Minor planet category
  
main-belt · (middle)

Absolute magnitude
  
12.9

Discoverer
  
Max Wolf

Discovery date
  
19 March 1931

Alternative names
  
1931 FD

Discovered
  
19 March 1931

Orbits
  
Sun

Asteroid group
  
Asteroid belt

Named after
  
Mally Wolf (discoverer's family)

Discovery site
  
Landessternwarte Heidelberg-Königstuhl

Similar
  
528 Rezia, 417 Suevia, 540 Rosamunde, 509 Iolanda, 484 Pittsburghia

1179 Mally, provisional designation 1931 FD, is an asteroid and long-lost minor planet from the middle region of the asteroid belt, approximately 13 kilometers in diameter. It was discovered on 19 March 1931, by German astronomer Max Wolf at Heidelberg Observatory in Southern Germany.

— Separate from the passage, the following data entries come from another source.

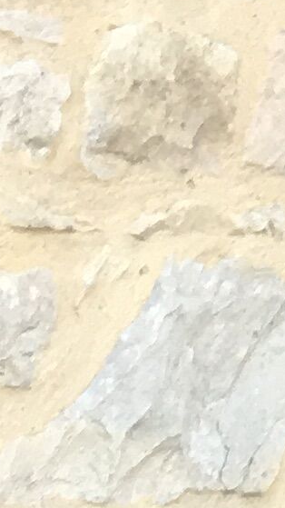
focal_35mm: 228
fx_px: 3066
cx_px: -908
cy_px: 1533
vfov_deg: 8.1
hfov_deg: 4.8
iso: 32
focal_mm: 4.15
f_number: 2.2
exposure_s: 1/100
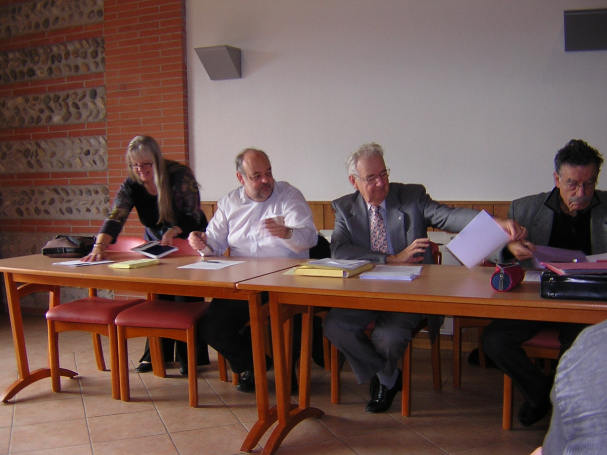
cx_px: 304
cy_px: 228
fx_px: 631
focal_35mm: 36
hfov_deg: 51.4
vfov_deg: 39.7
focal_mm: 4.7
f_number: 2.6
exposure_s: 1/30
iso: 107
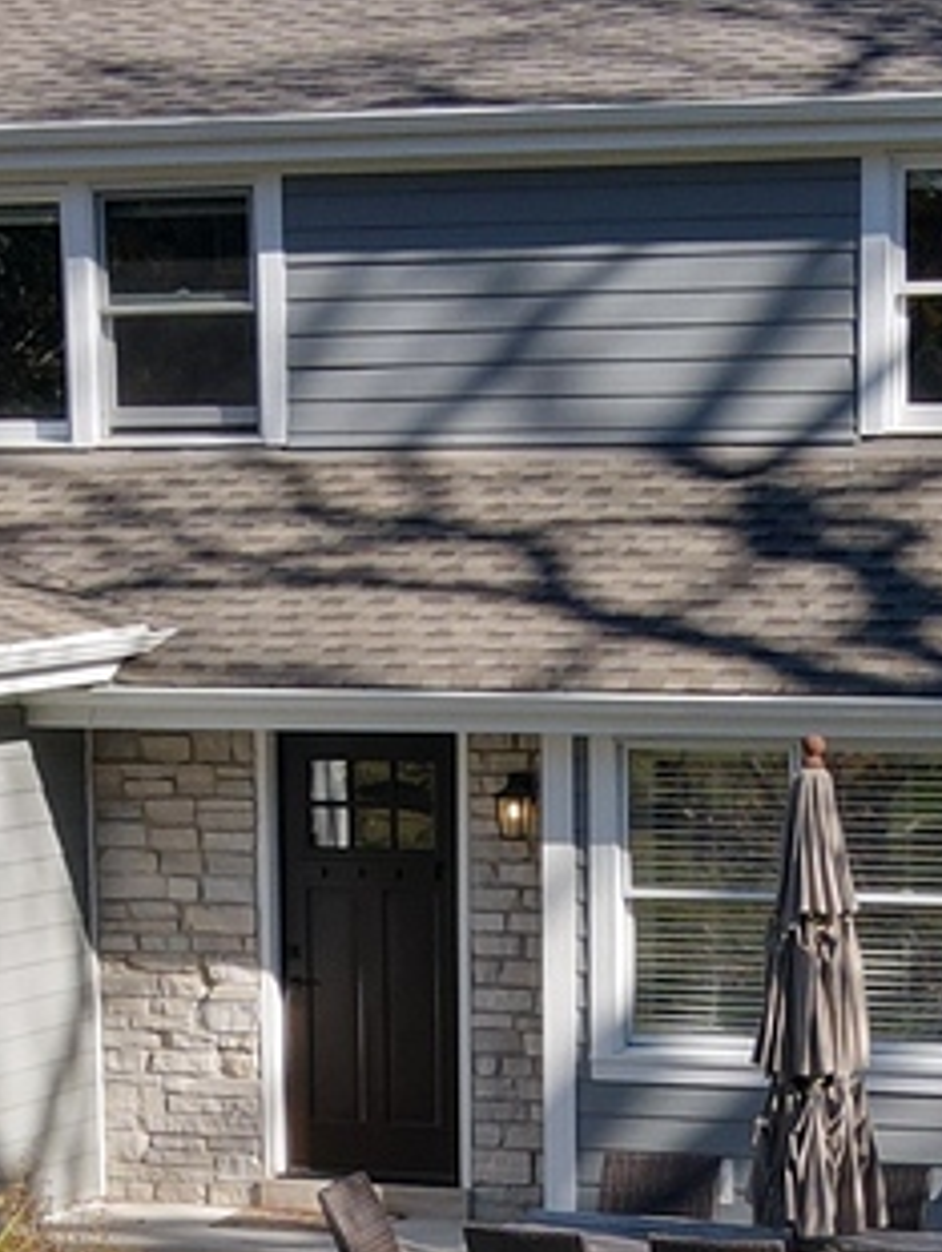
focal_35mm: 111
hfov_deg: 13.4
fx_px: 4019
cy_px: 1550
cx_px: 556
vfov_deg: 16.8
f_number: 2.8
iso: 110
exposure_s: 1/400
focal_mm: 4.5
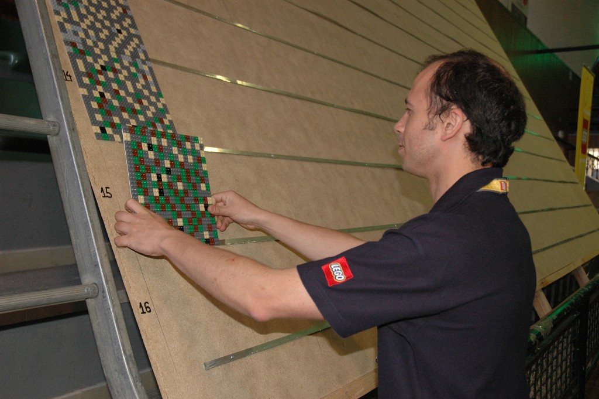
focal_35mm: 38
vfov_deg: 35.4
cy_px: 200
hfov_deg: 51.3
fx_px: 623
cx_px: 300
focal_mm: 25
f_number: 3.8
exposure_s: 1/60
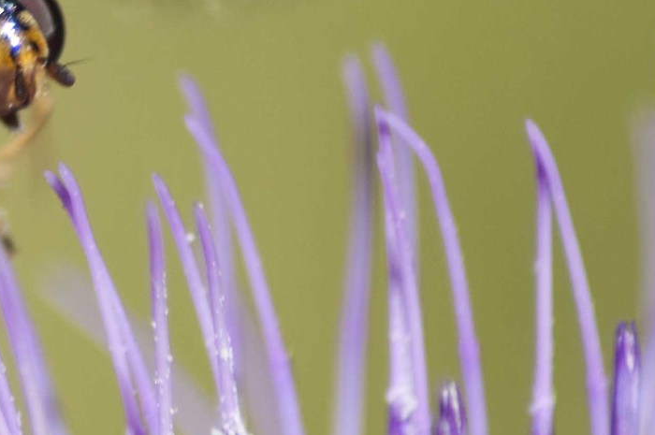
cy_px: 71
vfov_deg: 0.9
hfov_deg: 1.3
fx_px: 28023
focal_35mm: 1542
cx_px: -145
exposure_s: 1/640
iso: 250
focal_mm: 300
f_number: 8
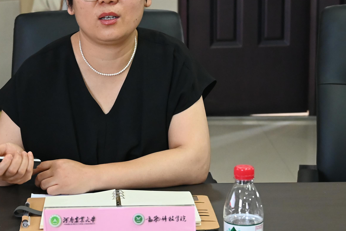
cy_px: 93
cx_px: 105
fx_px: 1019
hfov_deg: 19.2
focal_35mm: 106
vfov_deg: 12.9
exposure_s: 1/160
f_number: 5
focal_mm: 42
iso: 4000
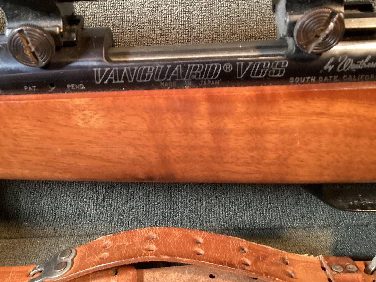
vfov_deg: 35.9
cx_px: 157
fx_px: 435
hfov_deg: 46.6
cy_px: 117
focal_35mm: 40
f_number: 2.4
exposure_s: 1/30
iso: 400
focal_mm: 3.3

Mally orbits the Sun at a distance of 2.2–3.1 AU once every 4 years and 3 months (1,548 days). Its orbit has an eccentricity of 0.17 and an inclination of 9° with respect to the ecliptic. After its initial discovery in 1931, it became one of few well known lost minor planets for over 55 years. In 1986, Mally was rediscovered by Lutz D. Schmadel, Richard Martin West and Hans-Emil Schuster, who remeasured the original discovery plates and computed alternative search ephemerides. This allowed them to find the body very near to its predicted position. In addition, historic photographic plates from the Palomar Sky Survey (1956–1958), the UK Schmidt Telescope (Australia), and the ESO Schmidt Telescope (Chile) confirmed the rediscovery.

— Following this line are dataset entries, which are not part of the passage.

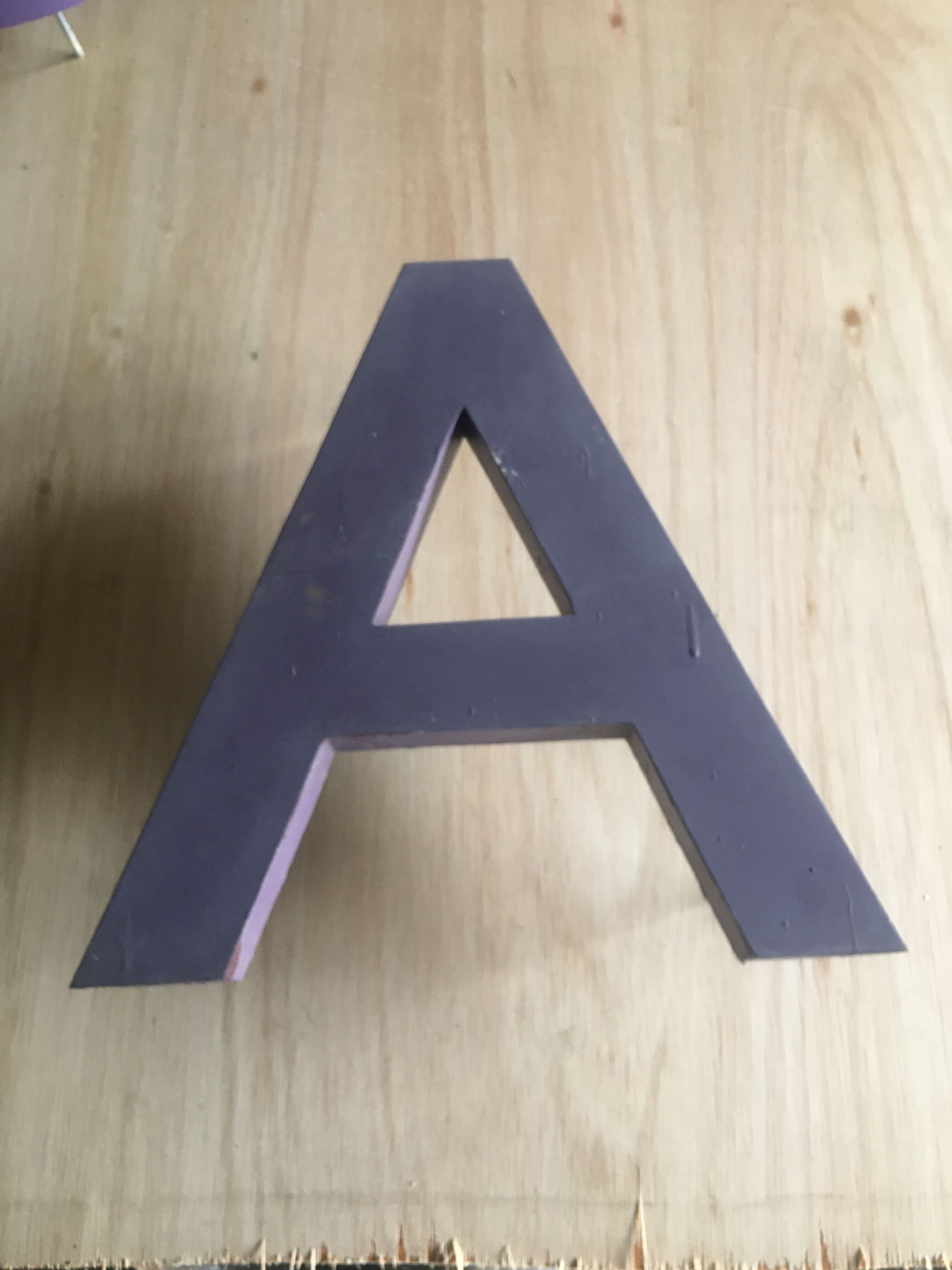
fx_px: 1063
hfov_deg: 48.2
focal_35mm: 29
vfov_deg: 61.7
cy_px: 635
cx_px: 476
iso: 100
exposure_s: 1/33
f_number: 2.2
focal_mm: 4.15
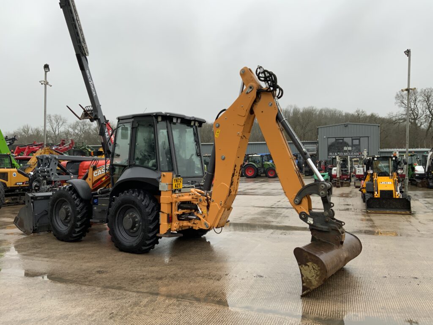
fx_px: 363
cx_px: 216
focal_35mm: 29
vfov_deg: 48.2
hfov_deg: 61.7
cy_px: 162
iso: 16
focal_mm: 3
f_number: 1.8
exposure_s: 1/138
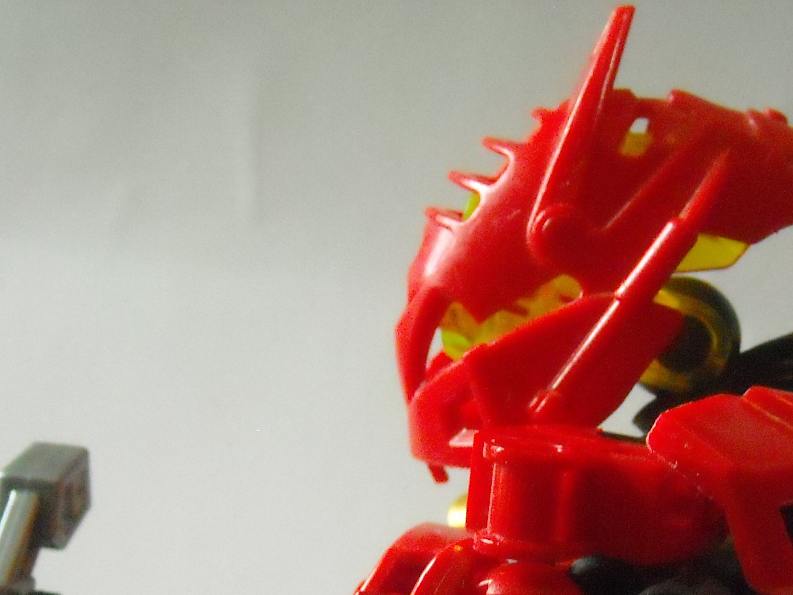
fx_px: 3299
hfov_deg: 13.7
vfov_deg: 10.2
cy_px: 554
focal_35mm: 144
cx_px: 417
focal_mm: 12.3
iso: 800
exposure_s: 1/47
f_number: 3.9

According to the 2014-published results from the survey carried out by NASA's Wide-field Infrared Survey Explorer with its subsequent NEOWISE mission, Mally measures between 13.2 and 14.4 kilometers in diameter, and its surface has an albedo between 0.059 and 0.071, while the Collaborative Asteroid Lightcurve Link (CALL) assumes an albedo of 0.10 and calculates a diameter of 10.7 kilometers, based on an absolute magnitude of 12.98. In addition, CALL classifies it as a stony S-type body, despite its low albedo.

In September 2013, a rotational light-curve of Mally was obtained from photometric observations taken at the Palomar Transient Factory in California. It gave a longer than average rotation period of 46.6 hours with a brightness variation of 0.08 magnitude. However, the result is rejected by CALL (U=1).

The minor planet was named after Mally Wolf, wife of Franz Wolf and the discoverer's daughter-in-law (H 110).